**HOW TO COMPLETE THIS TASK**
Each record below needs to be reproduced precisely, though not its pictures.
★ ★ ★ ★ ★
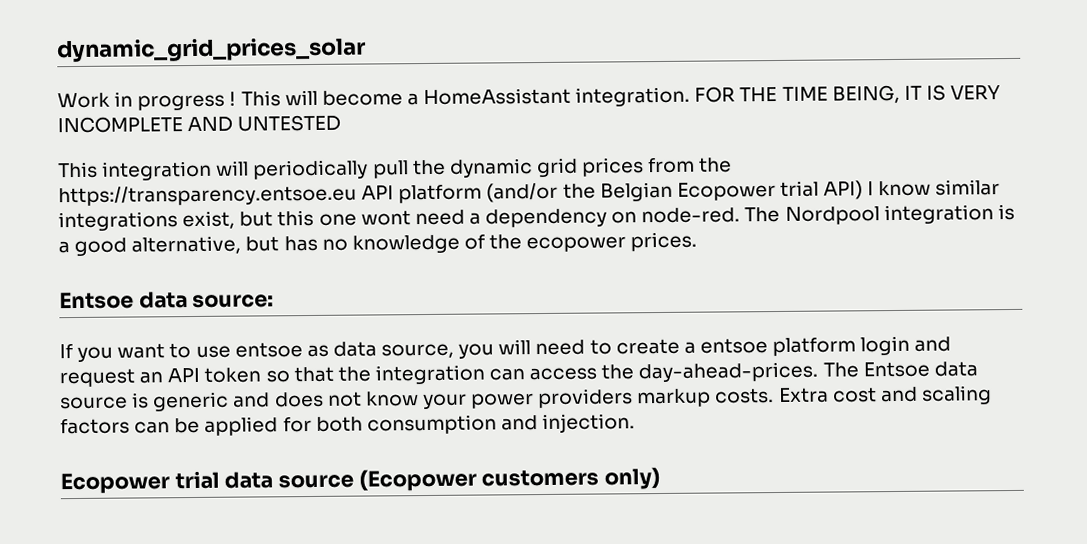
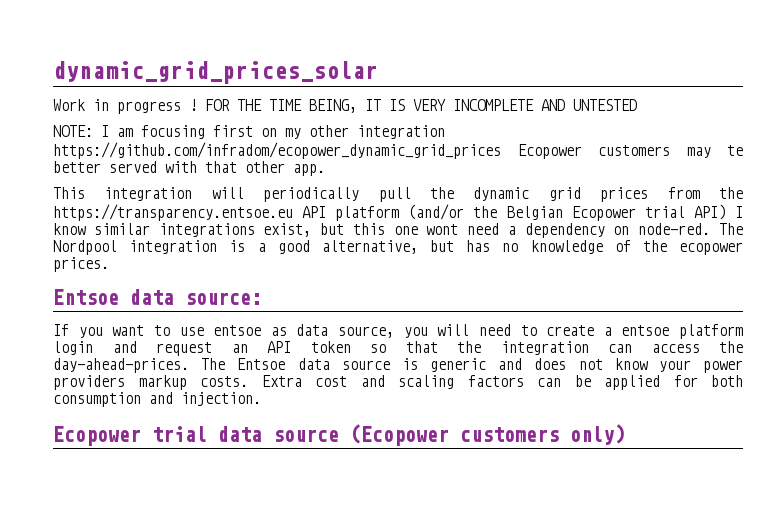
[240,86,691,107] This will become a HomeAssistant integration. -> (197, 105) none
(342, 123) none -> [53,125,445,139] [53,142,743,159] [53,161,325,176] // NOTE: I am focusing first on my other integration https://github.com/infradom/ecopower_dynamic_grid_prices Ecopower customers may te better served with that other app.

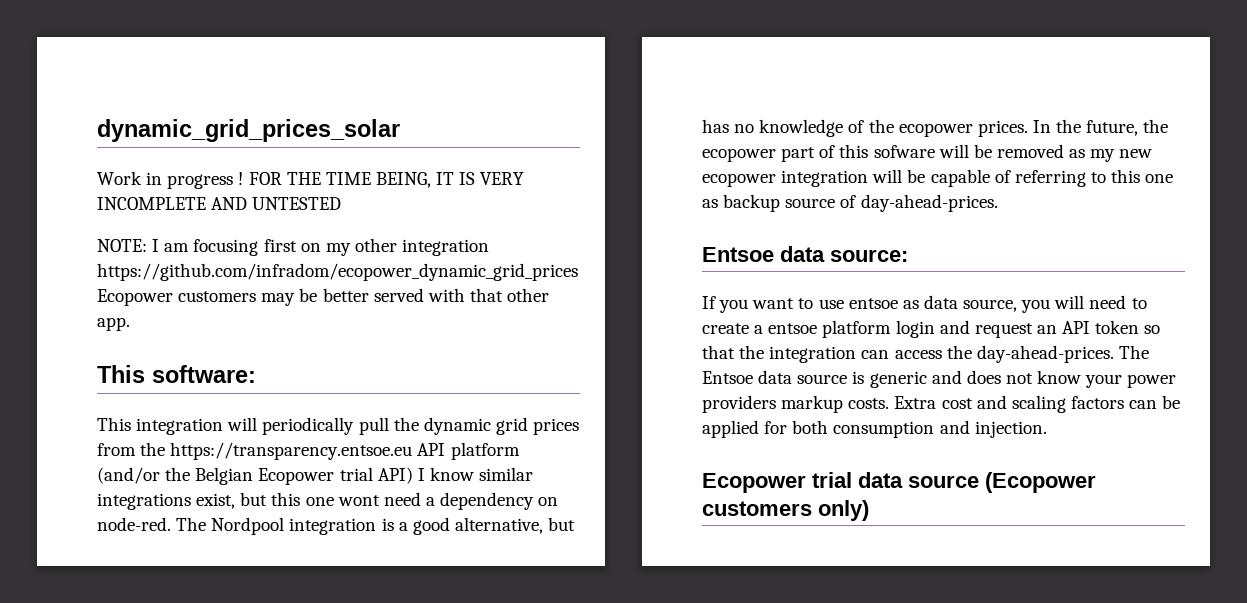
[727,145,743,156] te -> [299,288,318,302] be
(325, 170) none -> [97,365,256,383] // This software:
(109, 264) none -> [1032,119,1169,136] [702,144,1153,162] [702,169,1174,187] [702,194,998,212] In the future, the ecopower part of this sofware will be removed as my new ecopower integration will be capable of referring to this one as backup source of day-ahead-prices.

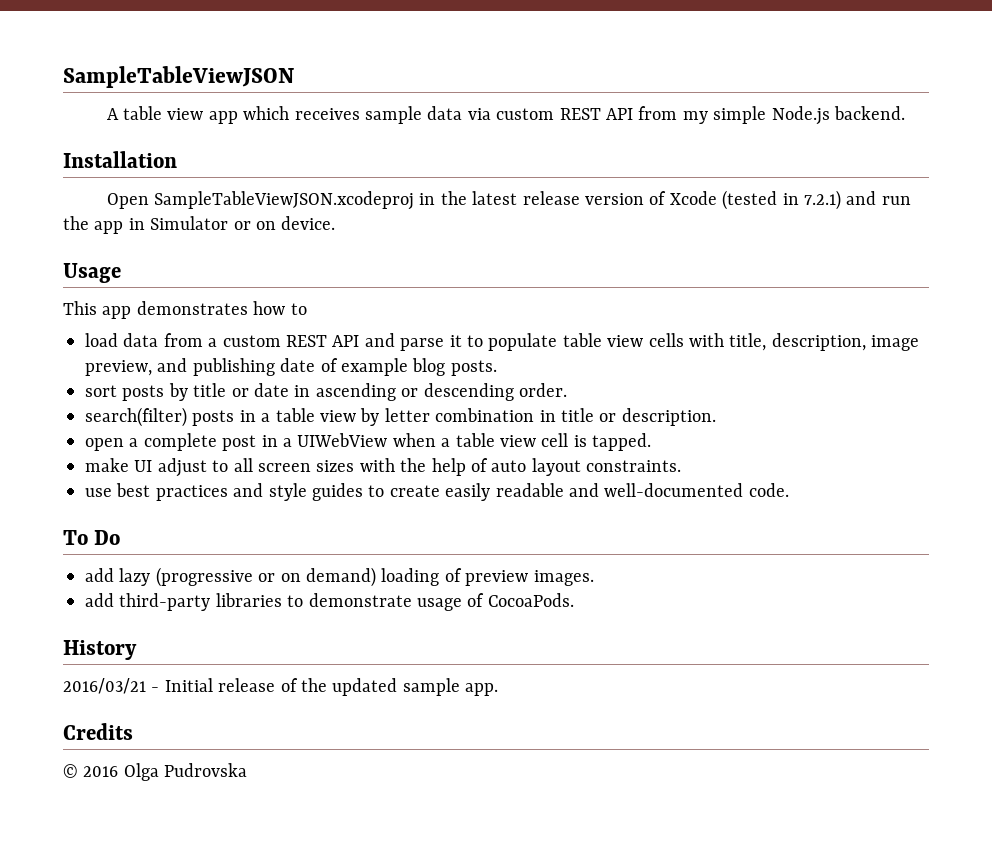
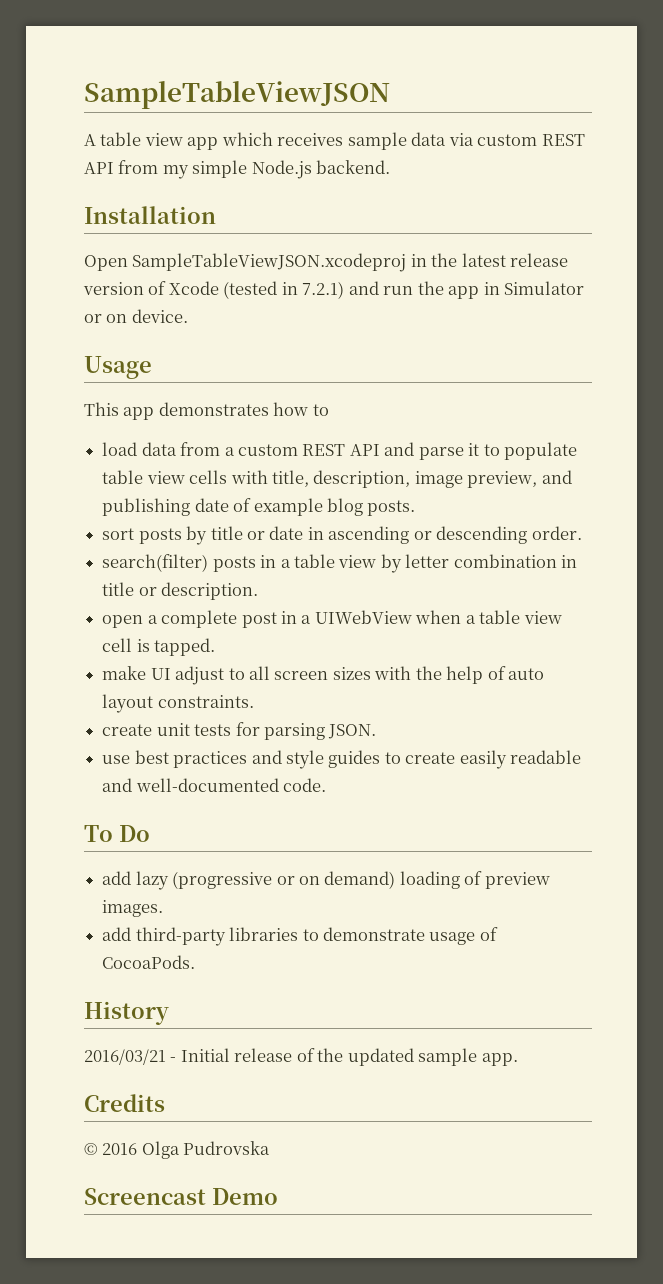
(682, 466) none -> [102,722,377,740] // create unit tests for parsing JSON.
(248, 770) none -> [84,1188,278,1205] // Screencast Demo

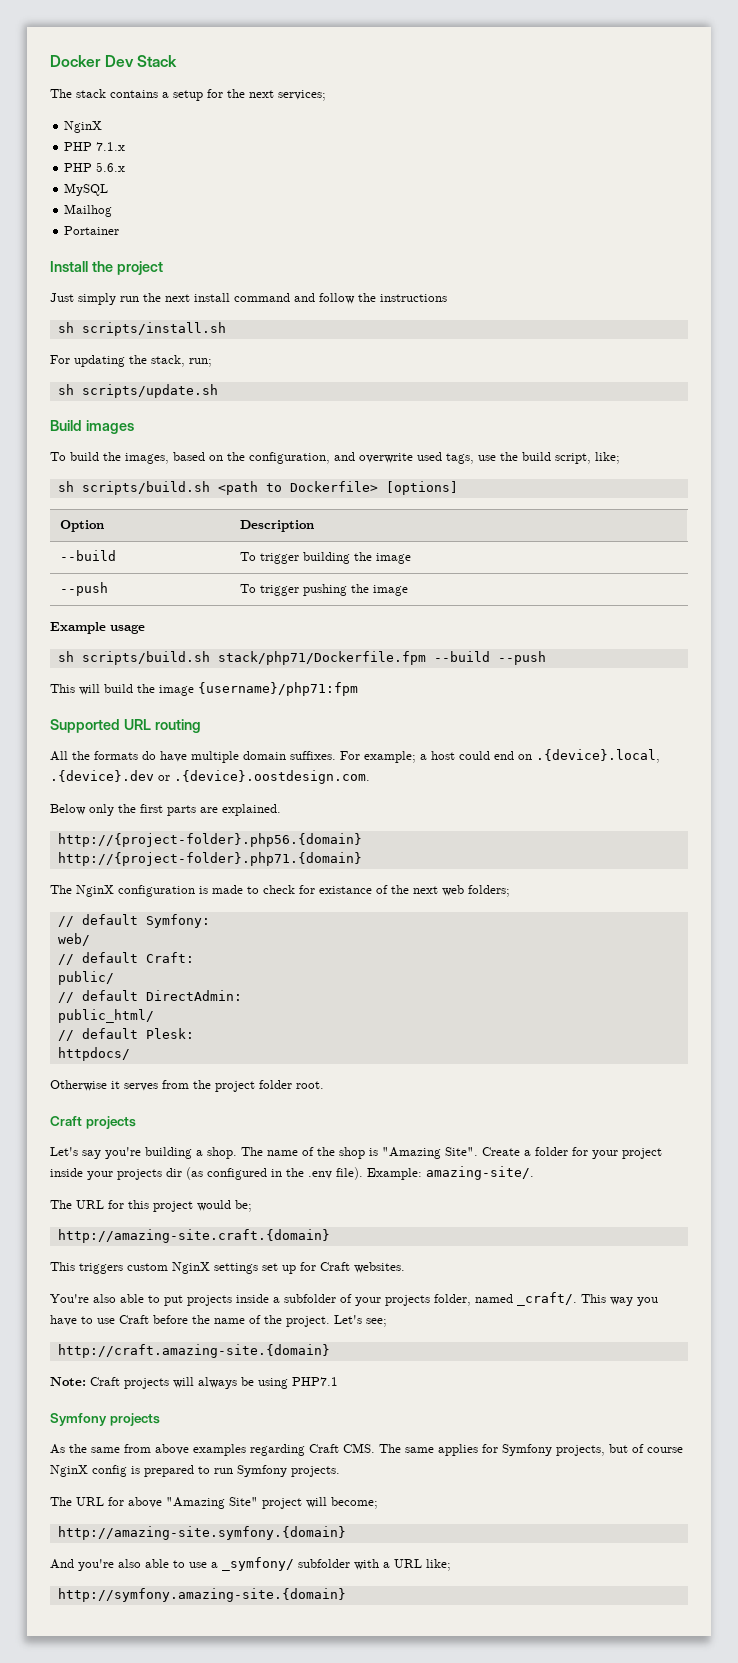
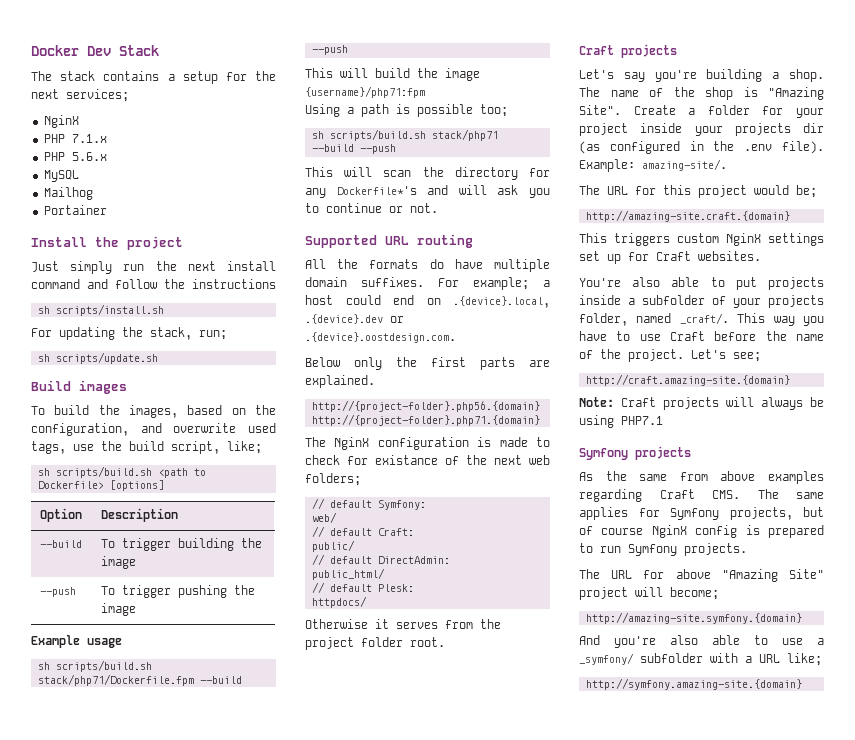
(358, 689) none -> [305,104,508,117] [311,129,498,141] [311,144,396,154] [305,167,550,180] [305,185,550,198] [305,203,438,213] // Using a path is possible too; // sh scripts/build.sh stack/php71 --build --push // This will scan the directory for any Dockerfile*'s and will ask you to continue or not.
★ ★ ★ ★ ★
**YOUR RESPONSE**
[240,86,691,107] This will become a HomeAssistant integration. -> (197, 105) none
(342, 123) none -> [53,125,445,139] [53,142,743,159] [53,161,325,176] // NOTE: I am focusing first on my other integration https://github.com/infradom/ecopower_dynamic_grid_prices Ecopower customers may te better served with that other app.

[727,145,743,156] te -> [299,288,318,302] be
(325, 170) none -> [97,365,256,383] // This software:
(109, 264) none -> [1032,119,1169,136] [702,144,1153,162] [702,169,1174,187] [702,194,998,212] In the future, the ecopower part of this sofware will be removed as my new ecopower integration will be capable of referring to this one as backup source of day-ahead-prices.

(682, 466) none -> [102,722,377,740] // create unit tests for parsing JSON.
(248, 770) none -> [84,1188,278,1205] // Screencast Demo

(358, 689) none -> [305,104,508,117] [311,129,498,141] [311,144,396,154] [305,167,550,180] [305,185,550,198] [305,203,438,213] // Using a path is possible too; // sh scripts/build.sh stack/php71 --build --push // This will scan the directory for any Dockerfile*'s and will ask you to continue or not.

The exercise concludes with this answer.